I began to read studies that supported the government’s version of the events. Whenever the issue popped up, I insisted that there had been no massacre, only mutual killing. During my university years, I continued to read up on the issue, as it occasionally became a topic of discussion and whetted my appetite to read more. Frankly, however, I didn’t bother to read material from both sides, try to be objective or fully seek the truth. To me, the truth was already in my mind: An Armenian genocide never took place. The two peoples slaughtered each other. Thus, my only purpose in reading was to reinforce the “truth” I had already come to accept.

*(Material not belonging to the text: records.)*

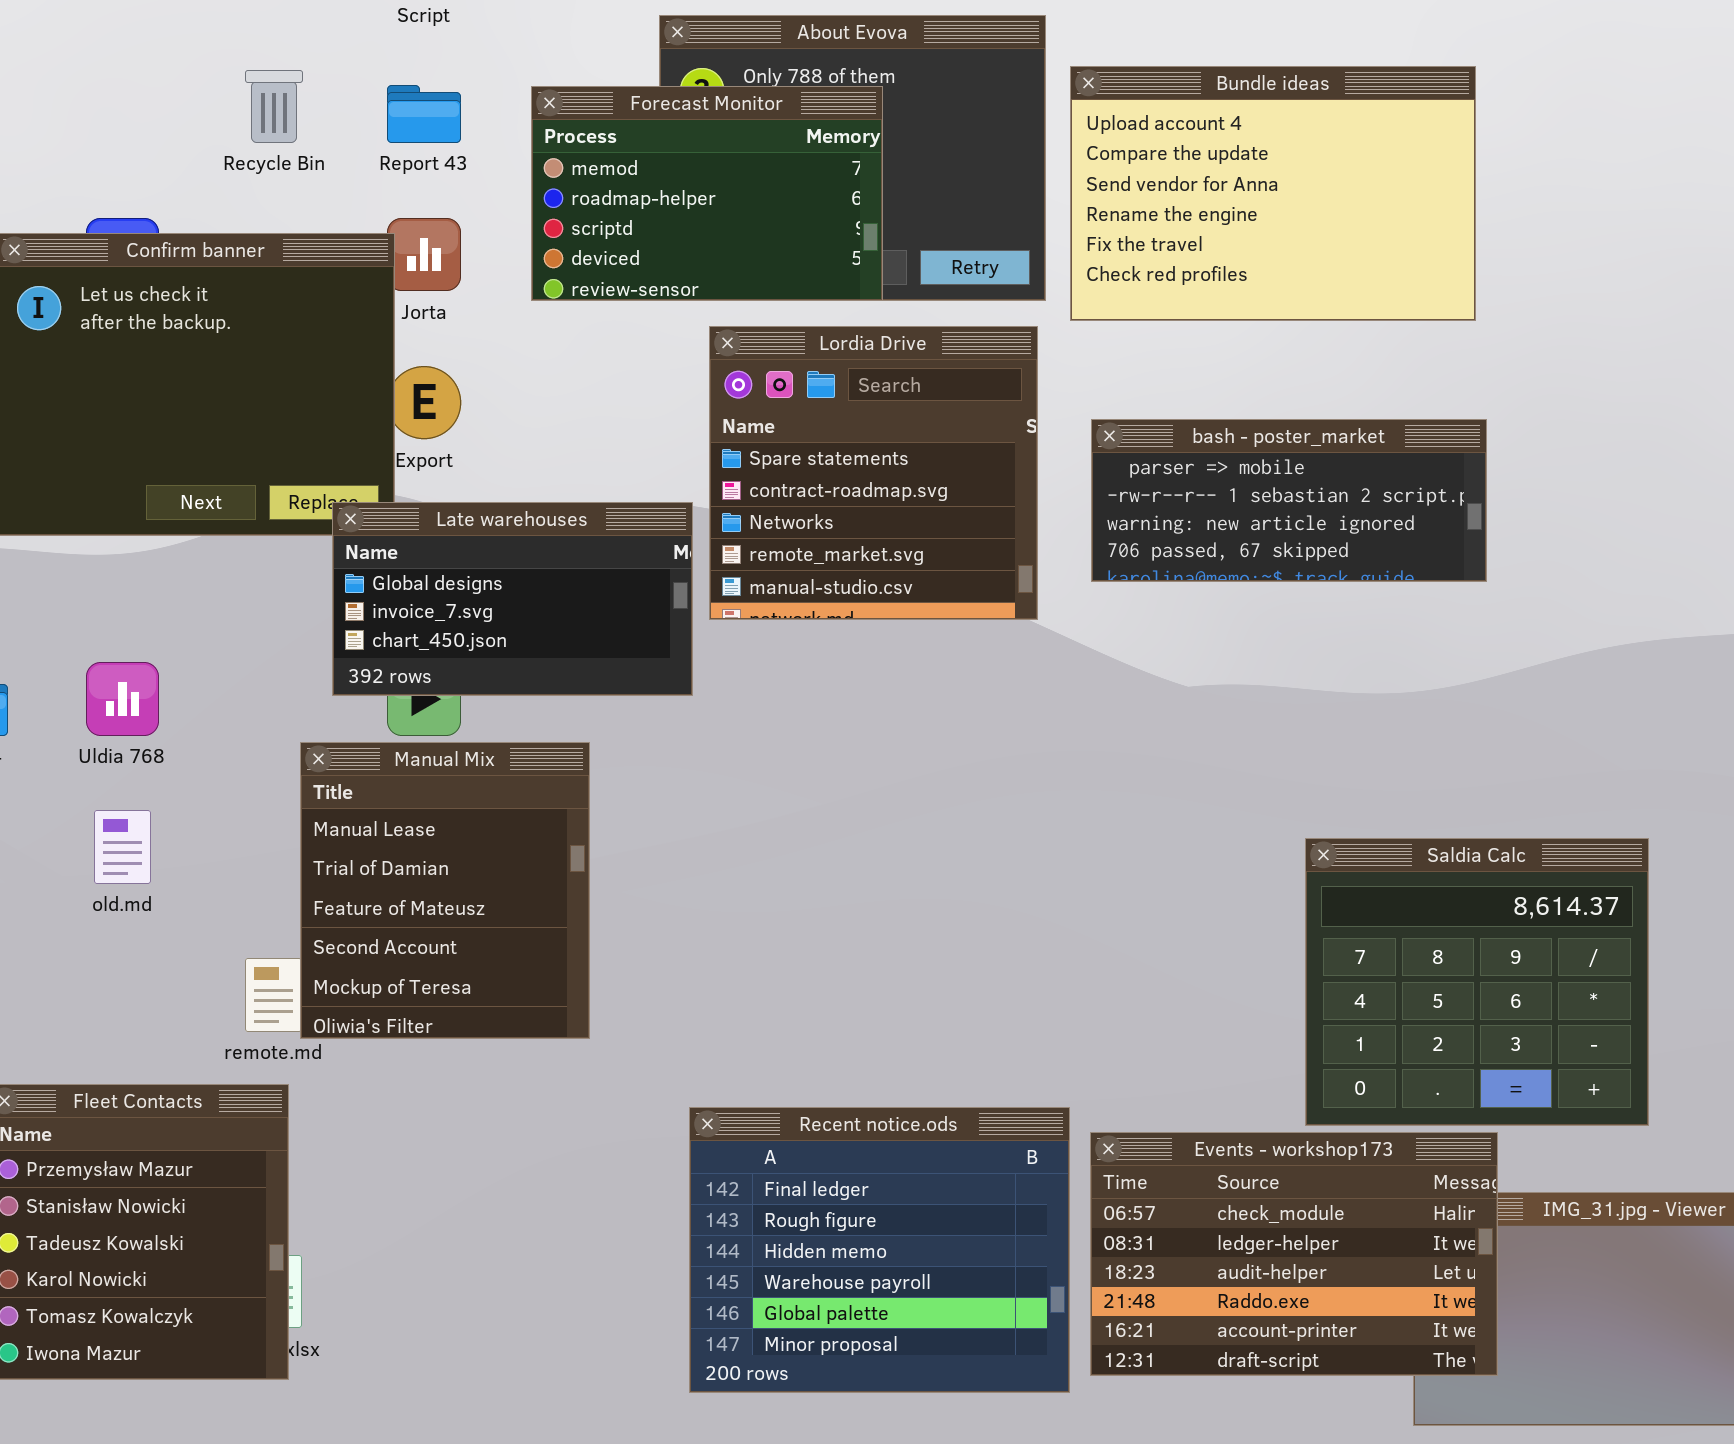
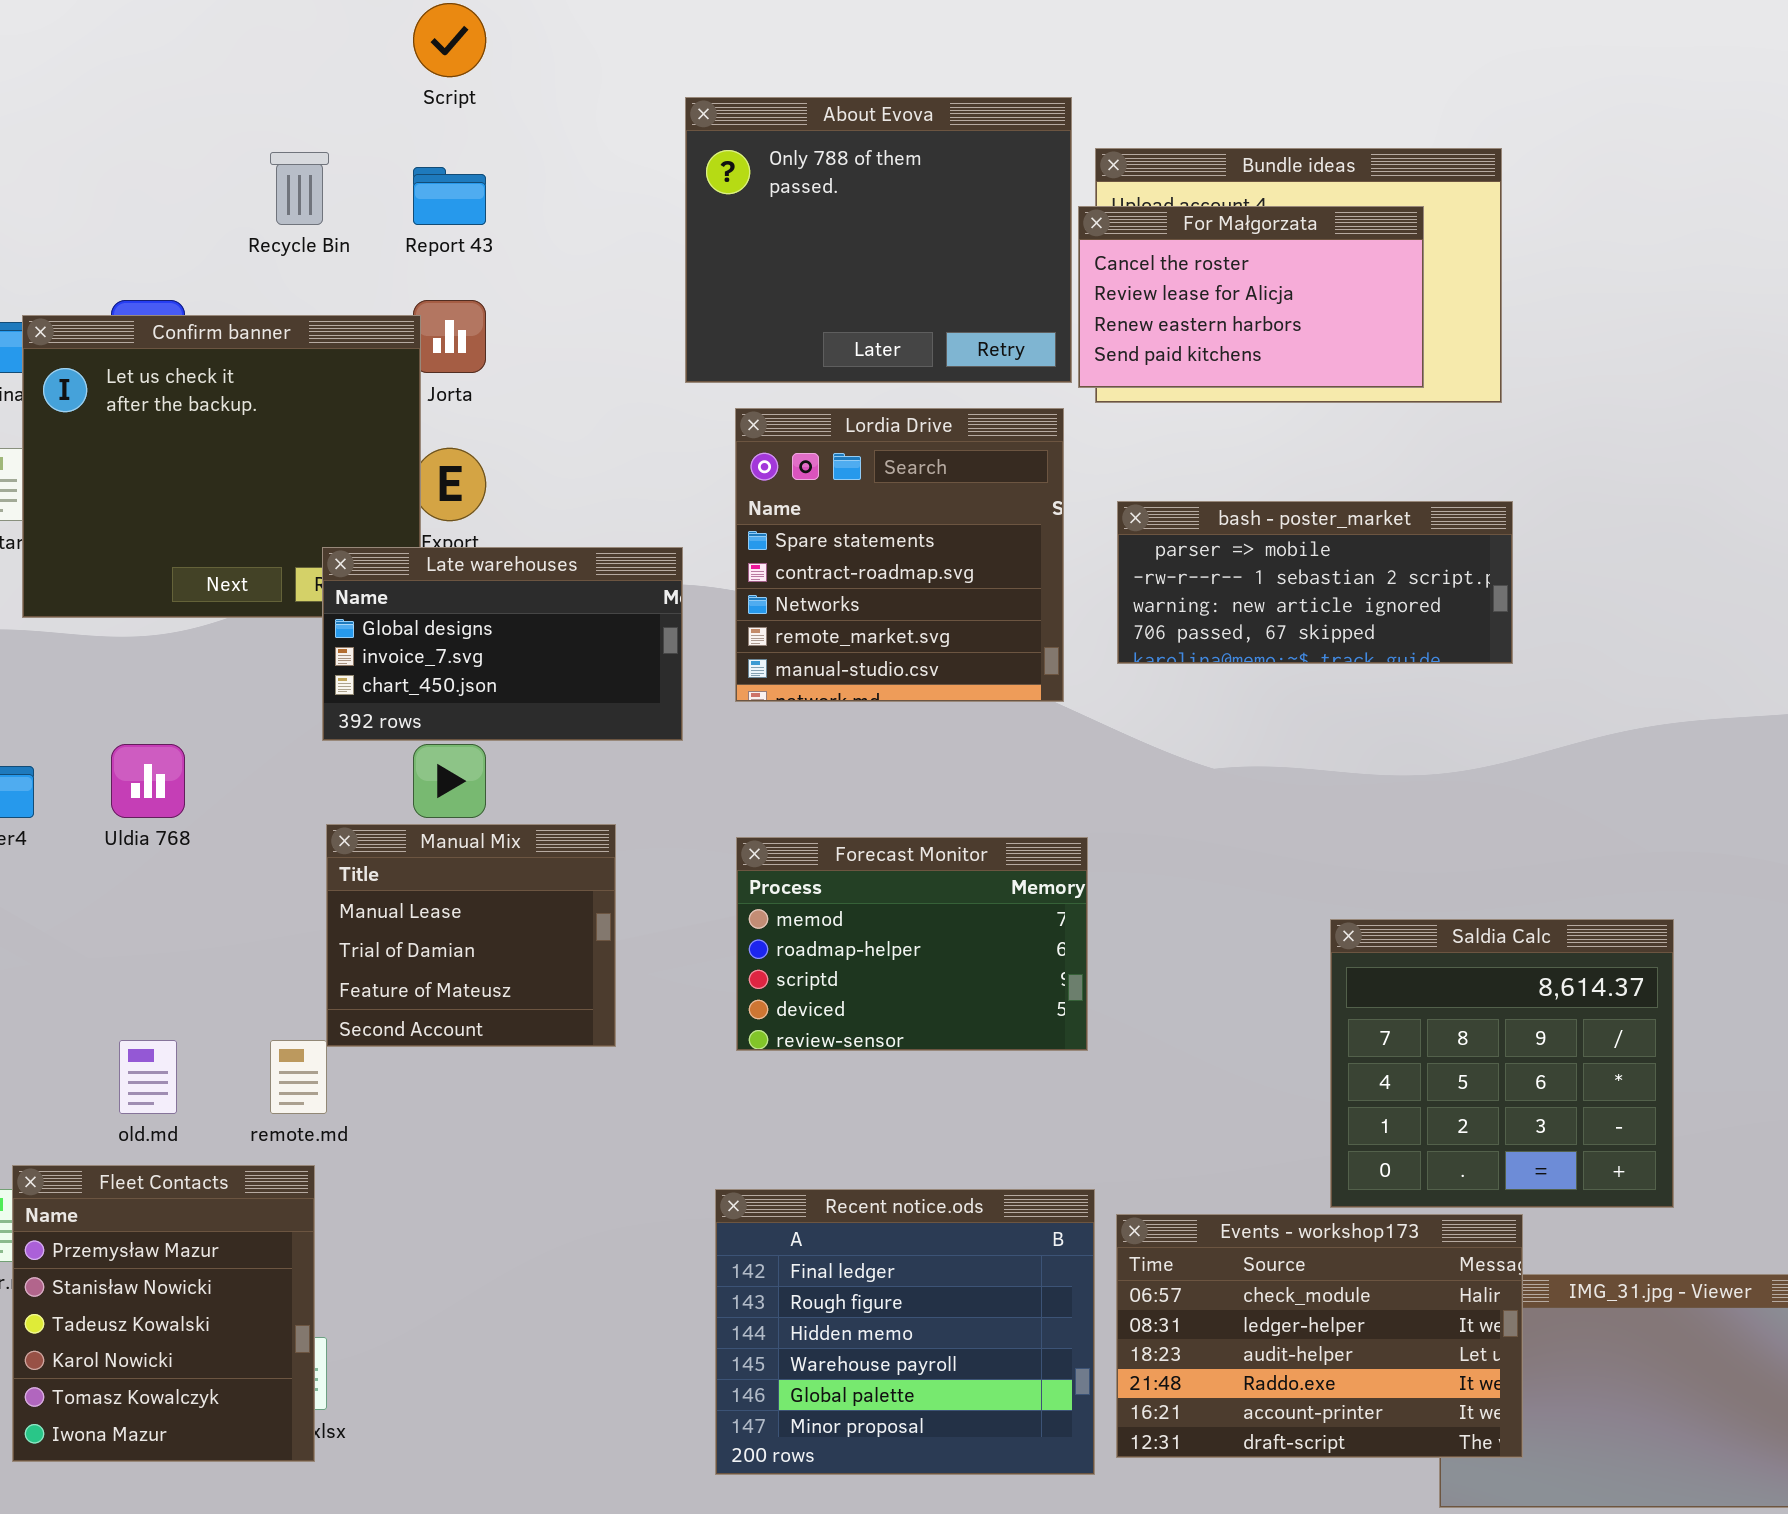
Forecast Monitor: [531,86,883,301] -> [736,837,1088,1051], moved
For Małgorzata: none -> [1078,206,1424,388], opened
Late warehouses: [332,502,693,696] -> [322,547,683,741], moved
Manual Mix: [300,742,590,1039] -> [326,824,616,1047], resized
old.md: [94,810,151,884] -> [119,1040,177,1114], moved

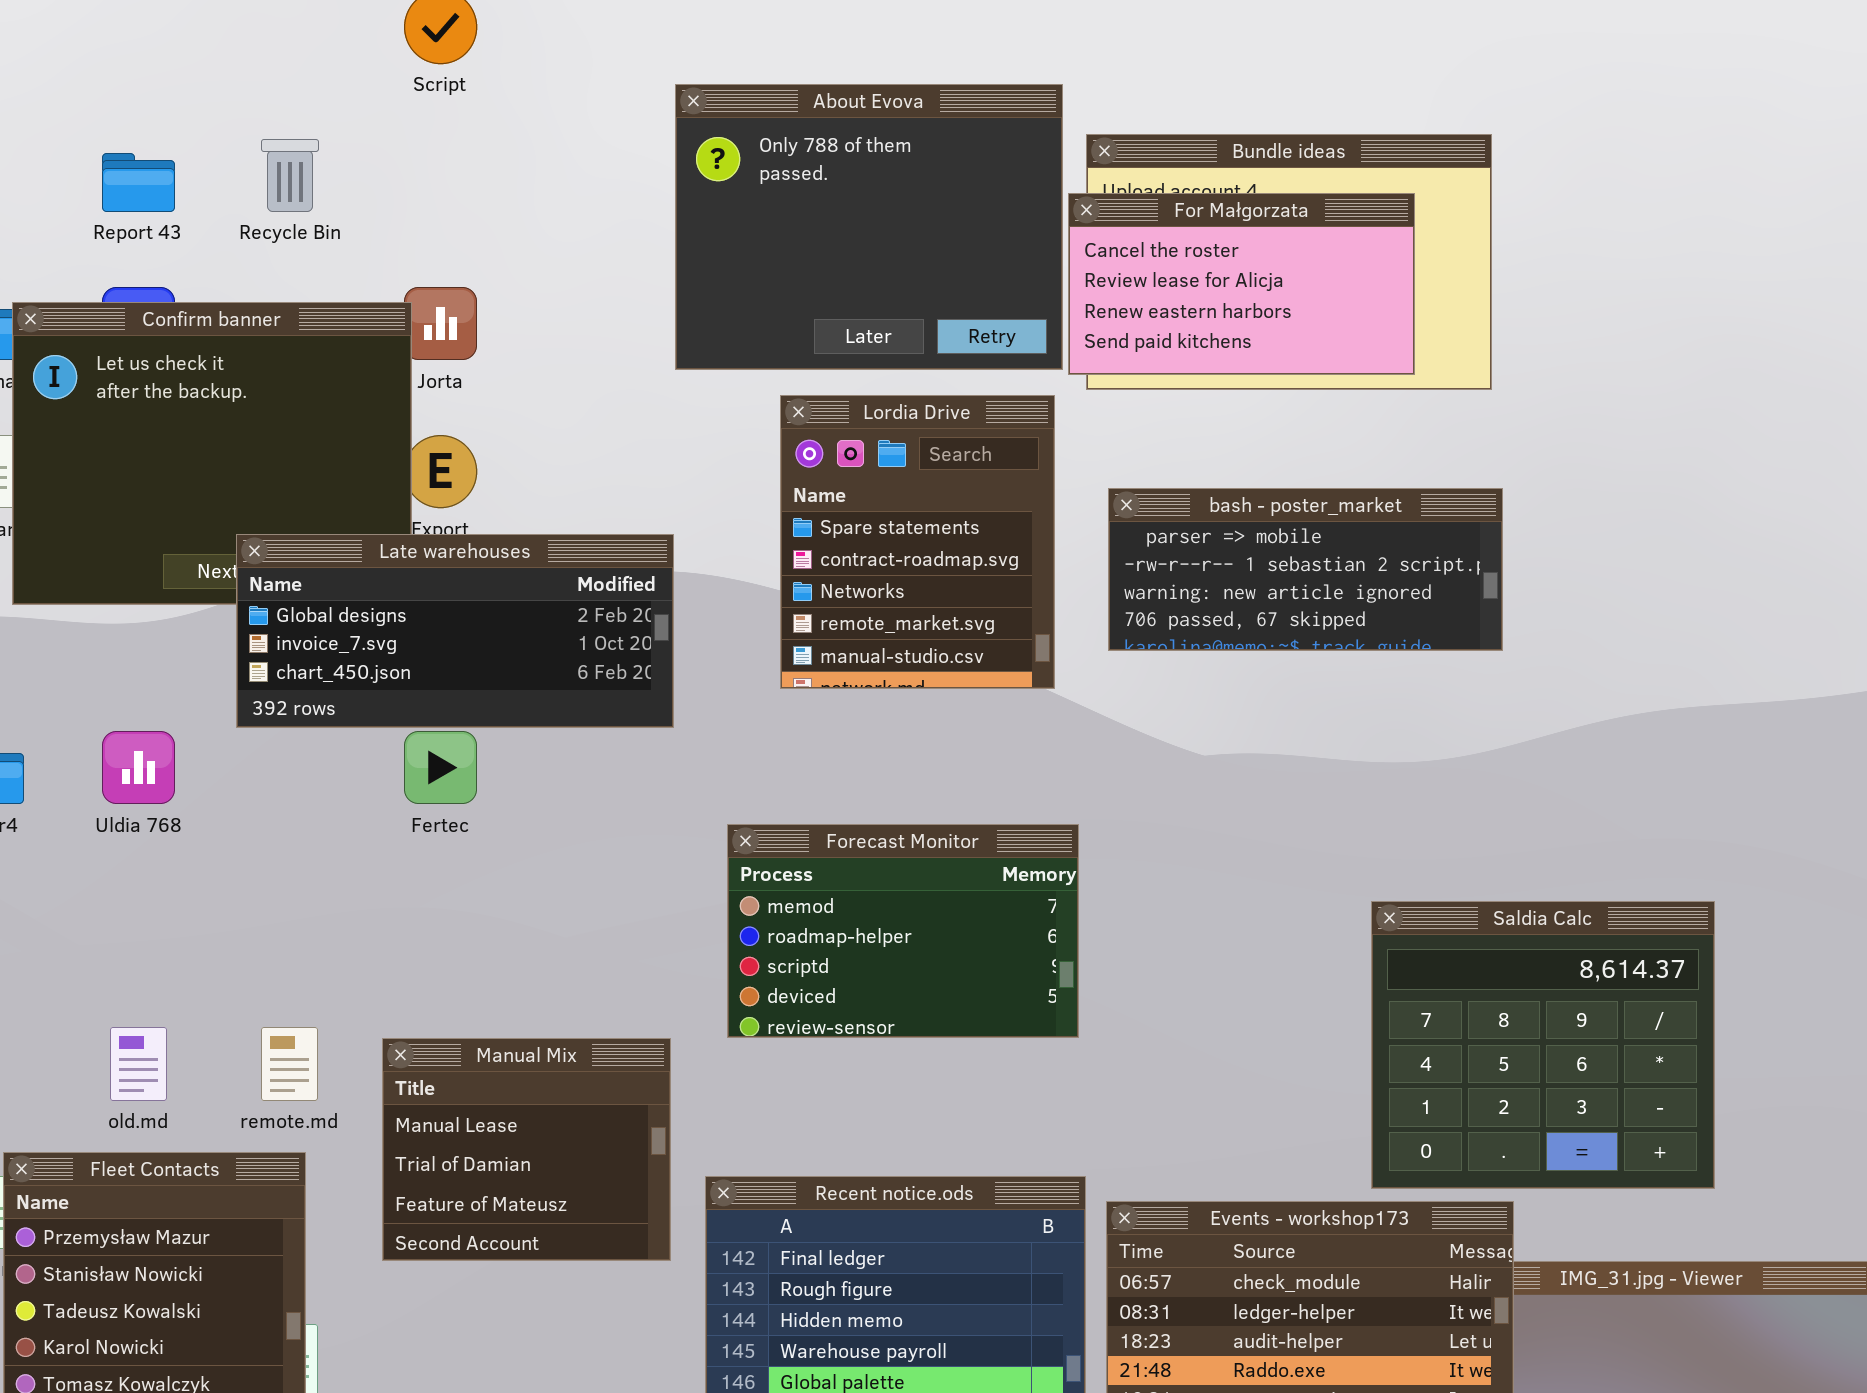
Report 43: [413,167,486,225] -> [102,153,175,212], moved
Lordia Drive: [735,408,1064,702] -> [780,395,1055,689], resized
Late warehouses: [322,547,683,741] -> [236,534,674,728], resized
Manual Mix: [326,824,616,1047] -> [382,1038,671,1261], moved
Saldia Calc: [1330,919,1674,1208] -> [1371,901,1715,1189], moved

As the late Armenian luminary Hrant Dink used to point out, as a Turk I was simply incapable of coming to terms with anything like genocide. I could not bring myself to say, “Yes, we Turks slaughtered the Armenians.” Dink argued that the urge toward denial was in fact a natural human reaction. While on other political issues my thinking matured into libertarian and democratic outlooks, on the Armenian question I remained conditioned to insist that “It was mutual,” that “Apologies should be extended on both sides,” that “It was a time of war and there was no massacre, but mutual killings.”
Although I never read a study affirming the genocide, I gradually began to sense that something was wrong with the pro-Turkish arguments. The Turkish literature on the subject varied from “Nothing happened” to “The killings were mutual” and ultimately to “Yes, it did happen, but it was necessary.” At this point, I had a change of heart. As a Turk, I might have felt the urge to delude myself, but to endorse an argument that was more or less saying, “Yes, we did it, and we were right to do so” seemed to me cruel and simply immoral.
The American scholar Justin McCarthy, whose work I read extensively at the time, was a leading foreign supporter of the Turkish version. He had the strong backing of the Turkish state and often visited Turkey at Ankara’s invitation to make speeches here and there.
McCarthy did not deny the huge number of atrocities that resulted from deportations, but concluded that if the deportations had not taken place, the Turks would have lost eastern Anatolia. Therefore, their actions were justified. This argument offered easy vindication for Turks, most of whom might have been relieved to think it was the right thing to do, after all.
As Dink also said, denying what happened or not believing in it was, in a sense, a noble reaction. Most Turks probably harbor this sentiment today. Yet, a large number of people tend to embrace
the theory that the Turks were in the right. This is terrible and truly shameful, because it points to a cruel and immoral mindset that legitimizes murder and mass killings.
In my case, even the pro-Turkish writings I read to delude myself and relieve my conscience led me to eventually conclude that what happened was a crime against humanity. Yet, at the same time, I came to realize that labeling an entire nation as the butcher of another is no less intellectual nonsense than the perspective of seeing an enemy in each and every member of another nation. This holds true not only in the Turkish-Armenian context, but also in the German-Jewish and Serbian-Bosnian cases.
The real murderer is the mindset, not a nation, that justifies the extermination of ethnic or religious groups from an allegedly lofty purpose. It is such a revolting, results-oriented mindset that has made possible all massacres and genocides, deeming all means legitimate in achieving a purported sacred end. In regard to the events of 1915, this morality- and conscience-deprived mindset emerged in the avatar of the Young Turks ideology, embodied in Talaat, a man who saw people as mere objects in his population-engineering designs.
So, that’s my personal story. I no longer deceive myself. What happened in these lands in 1915 was a great tragedy, a genocide against Armenians, a crime against humanity. Every “but …” argument about this crime makes me nauseous.